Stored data
++++++++++

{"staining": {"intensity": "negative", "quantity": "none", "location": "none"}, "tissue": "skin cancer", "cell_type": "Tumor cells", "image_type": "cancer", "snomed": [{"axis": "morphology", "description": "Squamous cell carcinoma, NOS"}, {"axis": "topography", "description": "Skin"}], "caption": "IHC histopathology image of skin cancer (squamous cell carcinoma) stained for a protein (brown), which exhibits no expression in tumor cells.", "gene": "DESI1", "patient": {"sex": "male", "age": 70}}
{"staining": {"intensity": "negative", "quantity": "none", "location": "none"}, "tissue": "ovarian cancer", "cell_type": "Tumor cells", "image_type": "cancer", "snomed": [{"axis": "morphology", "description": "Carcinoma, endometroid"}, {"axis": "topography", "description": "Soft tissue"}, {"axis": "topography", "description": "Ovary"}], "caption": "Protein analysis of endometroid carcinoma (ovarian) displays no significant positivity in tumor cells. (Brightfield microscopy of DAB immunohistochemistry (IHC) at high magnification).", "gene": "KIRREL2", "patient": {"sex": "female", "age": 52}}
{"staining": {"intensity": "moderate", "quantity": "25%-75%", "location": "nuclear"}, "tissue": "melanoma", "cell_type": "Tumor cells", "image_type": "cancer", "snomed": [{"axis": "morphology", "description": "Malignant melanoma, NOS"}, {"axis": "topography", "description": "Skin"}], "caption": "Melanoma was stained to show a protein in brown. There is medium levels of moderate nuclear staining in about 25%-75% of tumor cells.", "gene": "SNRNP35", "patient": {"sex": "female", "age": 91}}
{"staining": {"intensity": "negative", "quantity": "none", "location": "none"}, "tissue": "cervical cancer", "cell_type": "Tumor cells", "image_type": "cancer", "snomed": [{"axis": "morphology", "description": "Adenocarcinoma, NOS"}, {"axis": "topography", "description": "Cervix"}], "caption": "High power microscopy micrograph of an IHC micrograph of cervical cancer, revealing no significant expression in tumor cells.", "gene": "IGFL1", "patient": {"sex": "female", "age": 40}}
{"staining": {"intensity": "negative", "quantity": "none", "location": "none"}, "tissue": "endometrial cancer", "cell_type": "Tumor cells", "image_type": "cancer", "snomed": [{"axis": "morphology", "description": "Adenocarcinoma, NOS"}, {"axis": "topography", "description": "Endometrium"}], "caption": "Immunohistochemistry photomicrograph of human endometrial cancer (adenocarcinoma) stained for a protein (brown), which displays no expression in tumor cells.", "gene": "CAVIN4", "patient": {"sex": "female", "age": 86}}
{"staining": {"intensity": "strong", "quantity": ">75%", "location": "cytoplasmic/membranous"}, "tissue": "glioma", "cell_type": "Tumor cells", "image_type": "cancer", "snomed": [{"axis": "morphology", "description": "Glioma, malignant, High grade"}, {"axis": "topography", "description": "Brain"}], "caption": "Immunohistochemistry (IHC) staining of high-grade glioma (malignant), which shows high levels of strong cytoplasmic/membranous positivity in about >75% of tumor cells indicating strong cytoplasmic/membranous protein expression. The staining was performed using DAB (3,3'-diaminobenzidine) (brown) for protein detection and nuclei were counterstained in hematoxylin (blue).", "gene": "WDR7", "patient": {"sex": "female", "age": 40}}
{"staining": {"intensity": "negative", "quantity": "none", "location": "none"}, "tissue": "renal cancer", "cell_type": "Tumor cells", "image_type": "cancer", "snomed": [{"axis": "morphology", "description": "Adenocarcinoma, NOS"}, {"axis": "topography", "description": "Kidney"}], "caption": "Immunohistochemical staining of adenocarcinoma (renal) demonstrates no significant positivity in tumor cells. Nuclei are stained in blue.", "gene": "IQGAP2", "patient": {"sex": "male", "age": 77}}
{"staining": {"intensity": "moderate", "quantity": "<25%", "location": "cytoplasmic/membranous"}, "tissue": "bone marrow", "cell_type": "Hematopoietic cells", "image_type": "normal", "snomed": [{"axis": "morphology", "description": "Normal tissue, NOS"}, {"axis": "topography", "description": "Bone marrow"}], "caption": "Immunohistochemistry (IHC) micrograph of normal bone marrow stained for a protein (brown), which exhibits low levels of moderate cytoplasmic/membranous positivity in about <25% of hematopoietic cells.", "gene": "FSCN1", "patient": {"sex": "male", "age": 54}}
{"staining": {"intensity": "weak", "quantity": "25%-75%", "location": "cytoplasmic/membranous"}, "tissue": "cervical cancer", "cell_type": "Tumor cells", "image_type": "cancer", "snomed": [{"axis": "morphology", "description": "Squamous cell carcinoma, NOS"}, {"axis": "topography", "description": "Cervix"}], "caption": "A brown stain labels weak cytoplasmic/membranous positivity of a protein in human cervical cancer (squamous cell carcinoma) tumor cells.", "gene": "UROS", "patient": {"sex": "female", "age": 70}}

++++++++++

[AIM OF THE EXERCISE] Having read the entries, repeat them all exactly.

[SOLUTION TO THE EXERCISE]
{"staining": {"intensity": "negative", "quantity": "none", "location": "none"}, "tissue": "skin cancer", "cell_type": "Tumor cells", "image_type": "cancer", "snomed": [{"axis": "morphology", "description": "Squamous cell carcinoma, NOS"}, {"axis": "topography", "description": "Skin"}], "caption": "IHC histopathology image of skin cancer (squamous cell carcinoma) stained for a protein (brown), which exhibits no expression in tumor cells.", "gene": "DESI1", "patient": {"sex": "male", "age": 70}}
{"staining": {"intensity": "negative", "quantity": "none", "location": "none"}, "tissue": "ovarian cancer", "cell_type": "Tumor cells", "image_type": "cancer", "snomed": [{"axis": "morphology", "description": "Carcinoma, endometroid"}, {"axis": "topography", "description": "Soft tissue"}, {"axis": "topography", "description": "Ovary"}], "caption": "Protein analysis of endometroid carcinoma (ovarian) displays no significant positivity in tumor cells. (Brightfield microscopy of DAB immunohistochemistry (IHC) at high magnification).", "gene": "KIRREL2", "patient": {"sex": "female", "age": 52}}
{"staining": {"intensity": "moderate", "quantity": "25%-75%", "location": "nuclear"}, "tissue": "melanoma", "cell_type": "Tumor cells", "image_type": "cancer", "snomed": [{"axis": "morphology", "description": "Malignant melanoma, NOS"}, {"axis": "topography", "description": "Skin"}], "caption": "Melanoma was stained to show a protein in brown. There is medium levels of moderate nuclear staining in about 25%-75% of tumor cells.", "gene": "SNRNP35", "patient": {"sex": "female", "age": 91}}
{"staining": {"intensity": "negative", "quantity": "none", "location": "none"}, "tissue": "cervical cancer", "cell_type": "Tumor cells", "image_type": "cancer", "snomed": [{"axis": "morphology", "description": "Adenocarcinoma, NOS"}, {"axis": "topography", "description": "Cervix"}], "caption": "High power microscopy micrograph of an IHC micrograph of cervical cancer, revealing no significant expression in tumor cells.", "gene": "IGFL1", "patient": {"sex": "female", "age": 40}}
{"staining": {"intensity": "negative", "quantity": "none", "location": "none"}, "tissue": "endometrial cancer", "cell_type": "Tumor cells", "image_type": "cancer", "snomed": [{"axis": "morphology", "description": "Adenocarcinoma, NOS"}, {"axis": "topography", "description": "Endometrium"}], "caption": "Immunohistochemistry photomicrograph of human endometrial cancer (adenocarcinoma) stained for a protein (brown), which displays no expression in tumor cells.", "gene": "CAVIN4", "patient": {"sex": "female", "age": 86}}
{"staining": {"intensity": "strong", "quantity": ">75%", "location": "cytoplasmic/membranous"}, "tissue": "glioma", "cell_type": "Tumor cells", "image_type": "cancer", "snomed": [{"axis": "morphology", "description": "Glioma, malignant, High grade"}, {"axis": "topography", "description": "Brain"}], "caption": "Immunohistochemistry (IHC) staining of high-grade glioma (malignant), which shows high levels of strong cytoplasmic/membranous positivity in about >75% of tumor cells indicating strong cytoplasmic/membranous protein expression. The staining was performed using DAB (3,3'-diaminobenzidine) (brown) for protein detection and nuclei were counterstained in hematoxylin (blue).", "gene": "WDR7", "patient": {"sex": "female", "age": 40}}
{"staining": {"intensity": "negative", "quantity": "none", "location": "none"}, "tissue": "renal cancer", "cell_type": "Tumor cells", "image_type": "cancer", "snomed": [{"axis": "morphology", "description": "Adenocarcinoma, NOS"}, {"axis": "topography", "description": "Kidney"}], "caption": "Immunohistochemical staining of adenocarcinoma (renal) demonstrates no significant positivity in tumor cells. Nuclei are stained in blue.", "gene": "IQGAP2", "patient": {"sex": "male", "age": 77}}
{"staining": {"intensity": "moderate", "quantity": "<25%", "location": "cytoplasmic/membranous"}, "tissue": "bone marrow", "cell_type": "Hematopoietic cells", "image_type": "normal", "snomed": [{"axis": "morphology", "description": "Normal tissue, NOS"}, {"axis": "topography", "description": "Bone marrow"}], "caption": "Immunohistochemistry (IHC) micrograph of normal bone marrow stained for a protein (brown), which exhibits low levels of moderate cytoplasmic/membranous positivity in about <25% of hematopoietic cells.", "gene": "FSCN1", "patient": {"sex": "male", "age": 54}}
{"staining": {"intensity": "weak", "quantity": "25%-75%", "location": "cytoplasmic/membranous"}, "tissue": "cervical cancer", "cell_type": "Tumor cells", "image_type": "cancer", "snomed": [{"axis": "morphology", "description": "Squamous cell carcinoma, NOS"}, {"axis": "topography", "description": "Cervix"}], "caption": "A brown stain labels weak cytoplasmic/membranous positivity of a protein in human cervical cancer (squamous cell carcinoma) tumor cells.", "gene": "UROS", "patient": {"sex": "female", "age": 70}}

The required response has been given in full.